**INFORMATION**.
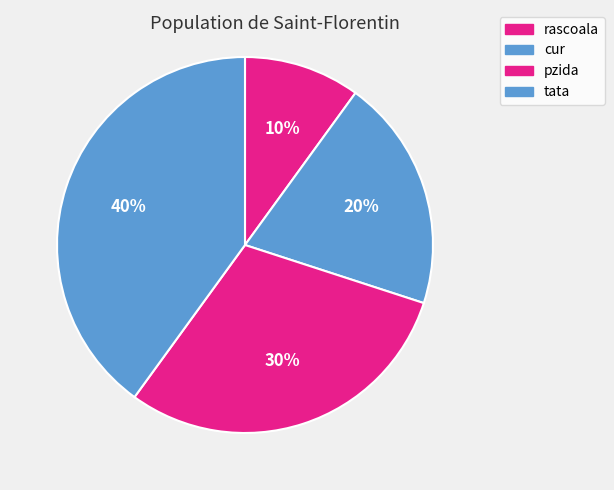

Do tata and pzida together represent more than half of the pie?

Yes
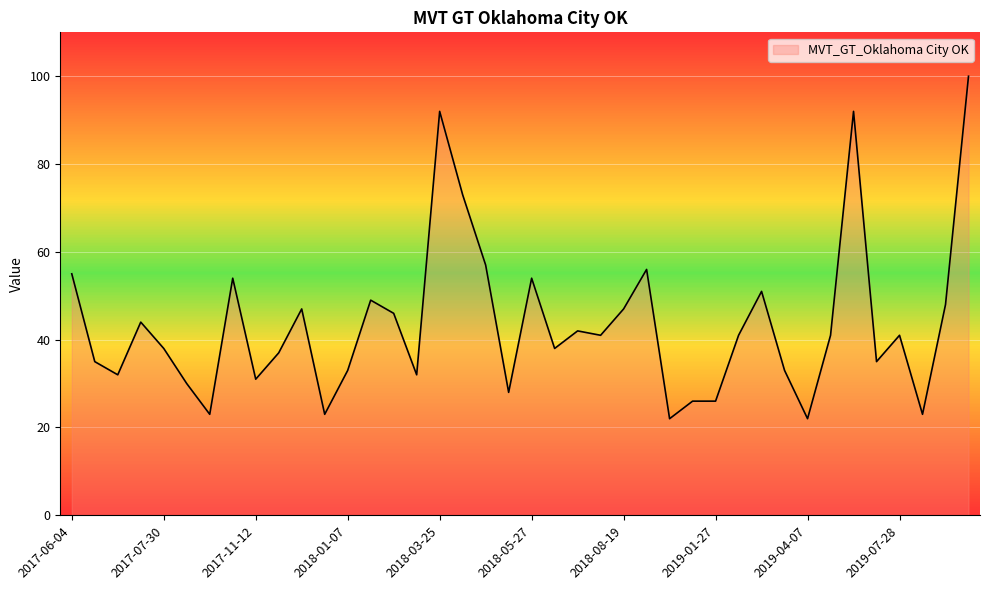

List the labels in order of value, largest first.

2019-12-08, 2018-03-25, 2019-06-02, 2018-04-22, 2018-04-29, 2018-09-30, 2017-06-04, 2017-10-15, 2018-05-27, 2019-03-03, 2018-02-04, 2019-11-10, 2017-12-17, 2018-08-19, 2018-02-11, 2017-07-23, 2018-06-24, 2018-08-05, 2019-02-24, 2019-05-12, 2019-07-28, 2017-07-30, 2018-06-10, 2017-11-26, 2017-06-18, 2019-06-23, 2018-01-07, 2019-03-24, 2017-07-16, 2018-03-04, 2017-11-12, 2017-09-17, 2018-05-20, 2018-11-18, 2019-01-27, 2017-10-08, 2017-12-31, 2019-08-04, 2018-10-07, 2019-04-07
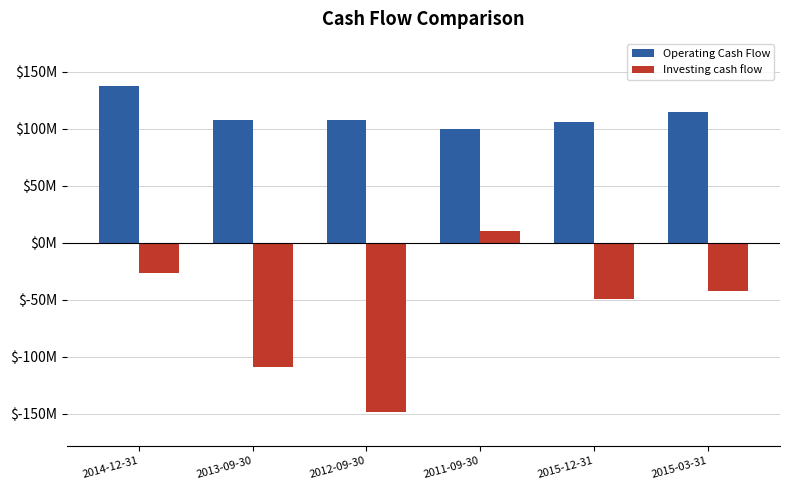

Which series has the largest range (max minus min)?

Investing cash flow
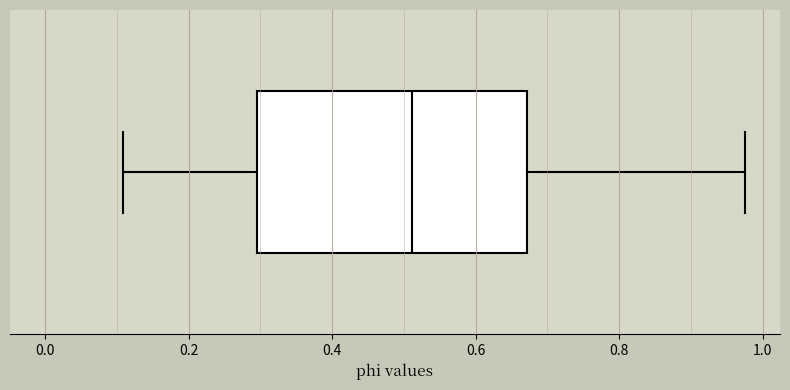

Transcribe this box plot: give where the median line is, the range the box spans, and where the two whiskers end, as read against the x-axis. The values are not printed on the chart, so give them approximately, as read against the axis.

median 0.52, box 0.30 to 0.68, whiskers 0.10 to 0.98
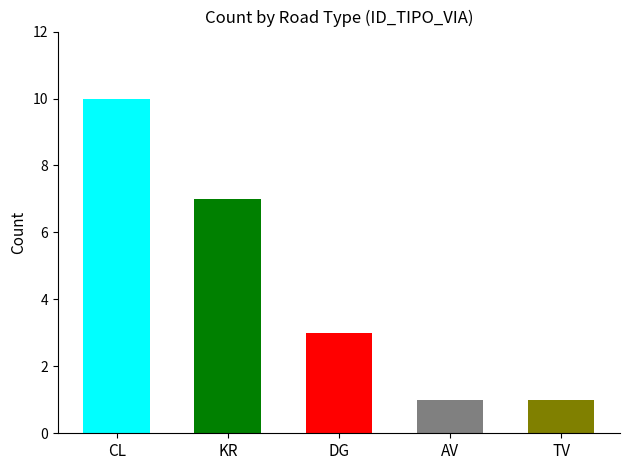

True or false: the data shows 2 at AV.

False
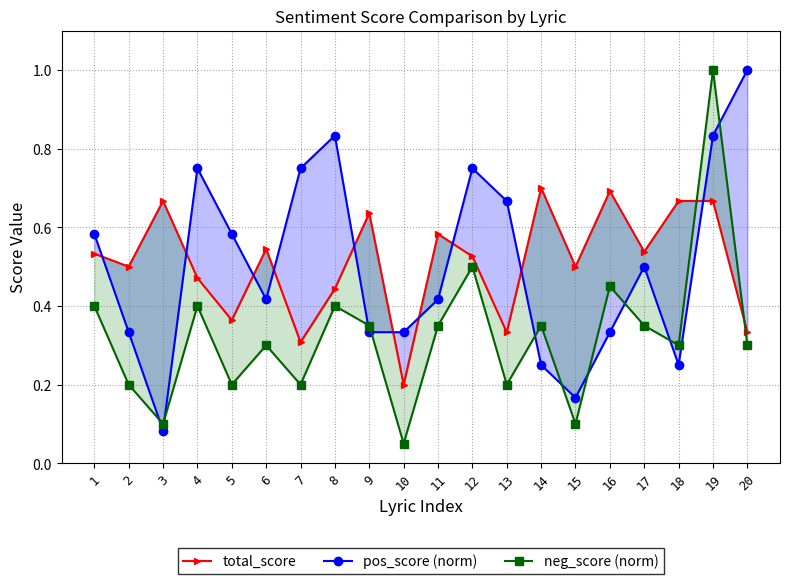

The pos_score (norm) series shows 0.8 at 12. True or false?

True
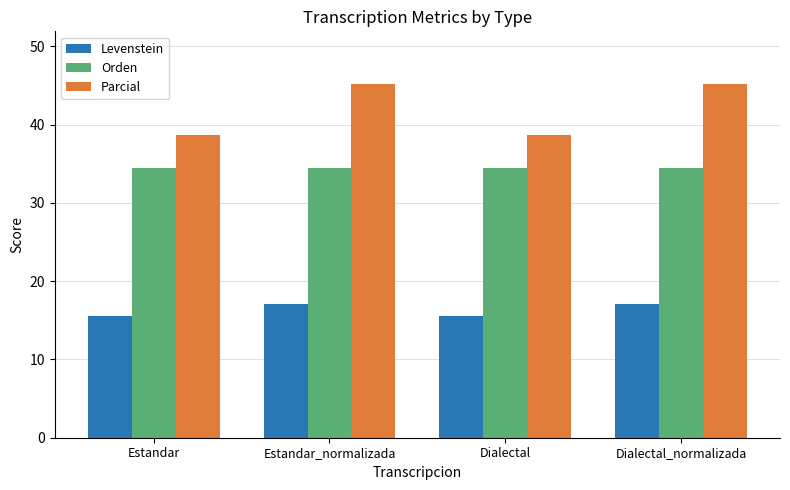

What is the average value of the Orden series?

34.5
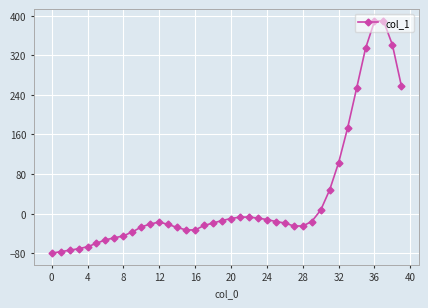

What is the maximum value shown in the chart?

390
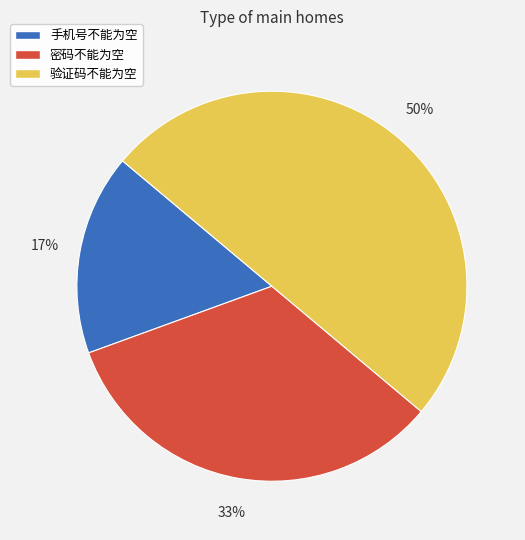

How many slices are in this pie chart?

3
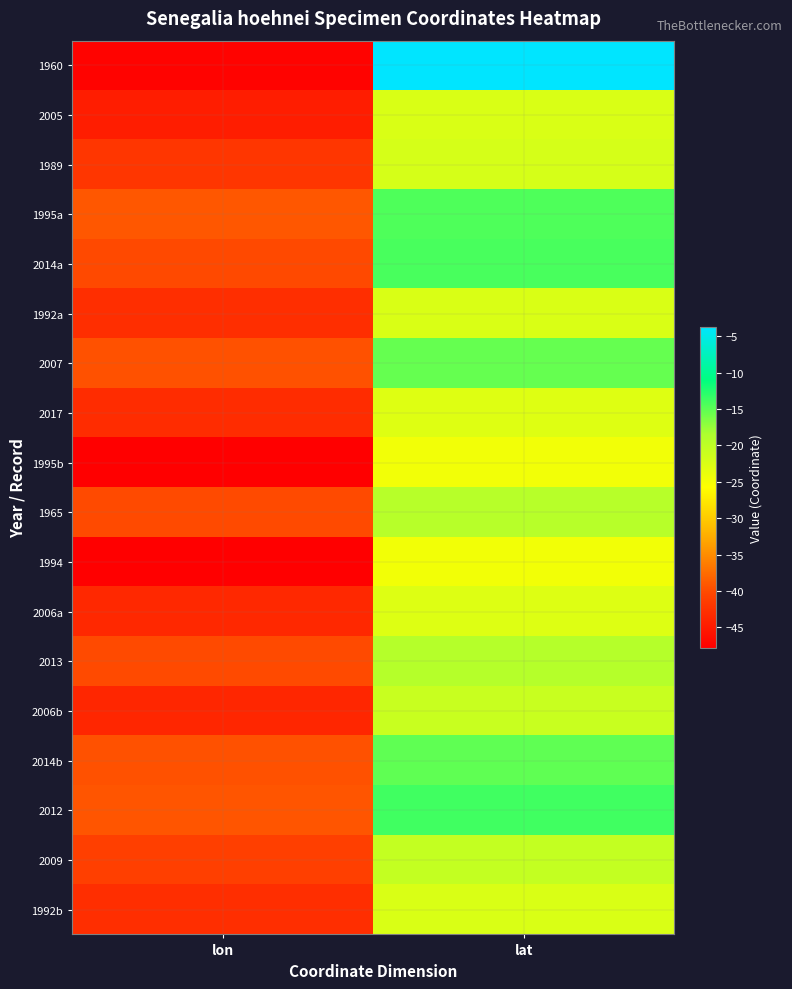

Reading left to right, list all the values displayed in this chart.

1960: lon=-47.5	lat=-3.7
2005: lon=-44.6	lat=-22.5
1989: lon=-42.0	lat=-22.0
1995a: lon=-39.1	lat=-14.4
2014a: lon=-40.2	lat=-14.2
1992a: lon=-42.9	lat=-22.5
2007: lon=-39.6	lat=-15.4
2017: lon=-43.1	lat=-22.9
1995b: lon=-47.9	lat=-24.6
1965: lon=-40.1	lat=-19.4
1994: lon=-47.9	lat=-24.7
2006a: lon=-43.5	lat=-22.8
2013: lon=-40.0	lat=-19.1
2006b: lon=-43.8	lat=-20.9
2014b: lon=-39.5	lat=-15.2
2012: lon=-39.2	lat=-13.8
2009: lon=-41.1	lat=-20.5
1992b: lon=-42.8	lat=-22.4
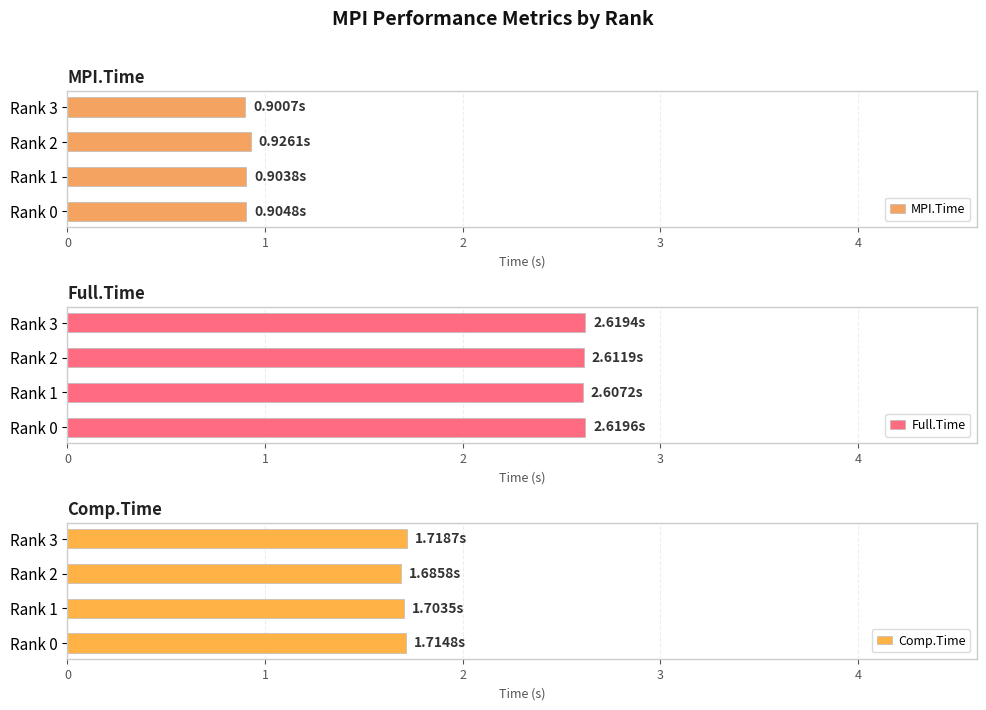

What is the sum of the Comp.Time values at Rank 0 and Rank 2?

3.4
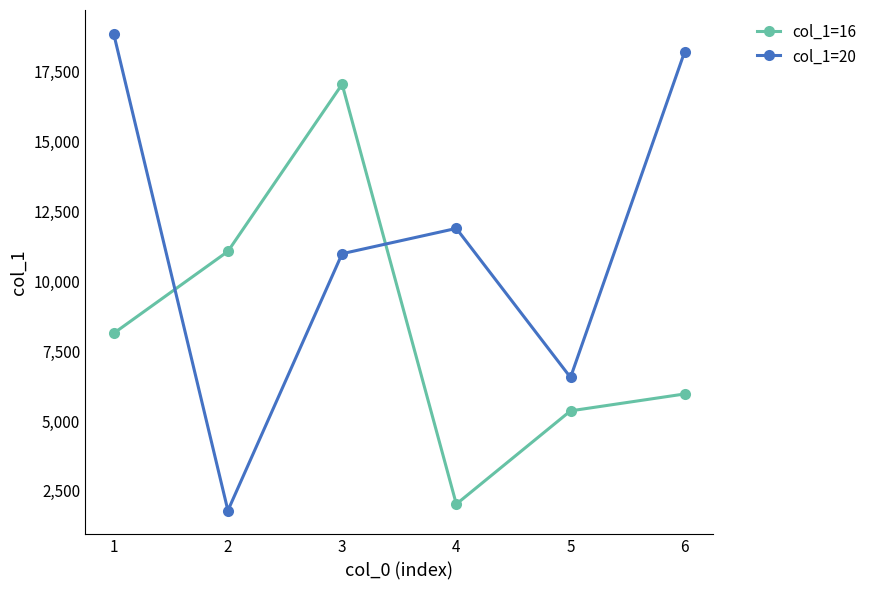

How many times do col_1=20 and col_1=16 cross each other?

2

**WHAT IS NEEDED**.
Can you copy all of the material above word for word, leaving out the pictures?

**RESULT OF THIS TASK**.
Do tata and pzida together represent more than half of the pie?

Yes

List the labels in order of value, largest first.

2019-12-08, 2018-03-25, 2019-06-02, 2018-04-22, 2018-04-29, 2018-09-30, 2017-06-04, 2017-10-15, 2018-05-27, 2019-03-03, 2018-02-04, 2019-11-10, 2017-12-17, 2018-08-19, 2018-02-11, 2017-07-23, 2018-06-24, 2018-08-05, 2019-02-24, 2019-05-12, 2019-07-28, 2017-07-30, 2018-06-10, 2017-11-26, 2017-06-18, 2019-06-23, 2018-01-07, 2019-03-24, 2017-07-16, 2018-03-04, 2017-11-12, 2017-09-17, 2018-05-20, 2018-11-18, 2019-01-27, 2017-10-08, 2017-12-31, 2019-08-04, 2018-10-07, 2019-04-07

Which series has the largest range (max minus min)?

Investing cash flow

Transcribe this box plot: give where the median line is, the range the box spans, and where the two whiskers end, as read against the x-axis. The values are not printed on the chart, so give them approximately, as read against the axis.

median 0.52, box 0.30 to 0.68, whiskers 0.10 to 0.98

True or false: the data shows 2 at AV.

False

The pos_score (norm) series shows 0.8 at 12. True or false?

True

What is the average value of the Orden series?

34.5

What is the maximum value shown in the chart?

390

How many slices are in this pie chart?

3

Reading left to right, list all the values displayed in this chart.

1960: lon=-47.5	lat=-3.7
2005: lon=-44.6	lat=-22.5
1989: lon=-42.0	lat=-22.0
1995a: lon=-39.1	lat=-14.4
2014a: lon=-40.2	lat=-14.2
1992a: lon=-42.9	lat=-22.5
2007: lon=-39.6	lat=-15.4
2017: lon=-43.1	lat=-22.9
1995b: lon=-47.9	lat=-24.6
1965: lon=-40.1	lat=-19.4
1994: lon=-47.9	lat=-24.7
2006a: lon=-43.5	lat=-22.8
2013: lon=-40.0	lat=-19.1
2006b: lon=-43.8	lat=-20.9
2014b: lon=-39.5	lat=-15.2
2012: lon=-39.2	lat=-13.8
2009: lon=-41.1	lat=-20.5
1992b: lon=-42.8	lat=-22.4

What is the sum of the Comp.Time values at Rank 0 and Rank 2?

3.4

How many times do col_1=20 and col_1=16 cross each other?

2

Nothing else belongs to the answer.